Review by Ian Keogh
Readers of Dungeon: The Early Years will rejoice at the series finally being completed in English, fourteen years since Innocence Lost, but at twice the size of previous combined volumes Without a Sound won’t sit easily beside it on the shelf.
Joann Sfar and Lewis Trondheim’s initial enthusiasm for a comedy fantasy series resulted in an incredibly prolific spell between 1999 and 2006 before they slowed down, and eventually ground to a halt. Without a Sound pairs a story drawn by Christophe Gaultier in 2008, and never previously seen in English, with the Stéphane Oiry-drawn conclusion to the Early Years series from 2022, leaving the cast not that far from the opening of Dungeon Zenith: Duck Heart. Hyacinthe is installed as Dungeon Keeper, a much younger Marvin is by his side, as are other allies, and they’ve begun to spread the reputation.

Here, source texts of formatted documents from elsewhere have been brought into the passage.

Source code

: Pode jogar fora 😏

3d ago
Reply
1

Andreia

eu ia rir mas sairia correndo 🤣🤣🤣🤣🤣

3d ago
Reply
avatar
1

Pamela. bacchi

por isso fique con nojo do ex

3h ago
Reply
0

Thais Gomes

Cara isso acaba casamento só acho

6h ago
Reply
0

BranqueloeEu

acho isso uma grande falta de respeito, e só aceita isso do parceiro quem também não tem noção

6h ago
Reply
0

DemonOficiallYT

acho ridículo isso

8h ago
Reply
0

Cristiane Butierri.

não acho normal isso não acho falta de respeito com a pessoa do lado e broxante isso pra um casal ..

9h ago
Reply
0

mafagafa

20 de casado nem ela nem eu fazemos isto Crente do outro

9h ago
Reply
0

The Early Years has always been the darker end of Dungeon stories, and that continues with broken love, madness and tragedy. While everything here is satisfactory, the first story is the stronger for not being as predictable, and standing more clearly away from later continuity. By Oiry’s conclusion there’s an end in sight, and it’s just a matter of collecting characters and introducing themes for the Zenith series. Militants wanting better working conditions raises its head. The first story also has greater emotional pull as Hycinthe’s father Arakoo decides to visit the comrades from his younger adventuring days. All are obviously older, but all have changed in other ways, and the sadness of what advancing age brings to the greatest of people is sympathetically supplied, as are the remaining embers of courage within, which is a thoughtful touch.
As with all Dungeon titles, both artists are cartoonists, Gaultier inclined to moments of distance and atmosphere, while Oiry is more straightforward, but both cope with comedy lunacy and constant requirement to design new wacky characters. As noted, though, The Early Years is a darker series, and were these stories to be drawn with greater realism the bleakness would be overpowering. In the cases of both Arakoo and Hyacinthe there’s an acceptance of what will happen, and in the latter’s case of what he must become. It leaves the series as a chronicle of his wild youth before family responsibility becomes duty, and there’s a slight sadness in this also.
Sfar and Trondheim provide introductions for most creatures prominently seen in Dungeon Zenith not already introduced in Early Years, and for readers needing them, there’s plausibility supplied in the presence of Grogro, for instance. You’d never realise there was a fourteen year gap between the creation of the two stories presented here, which sustain the freewheeling, approach to dungeons and dragons fantasy, and after all these years the unexpected closure is a very welcome treat.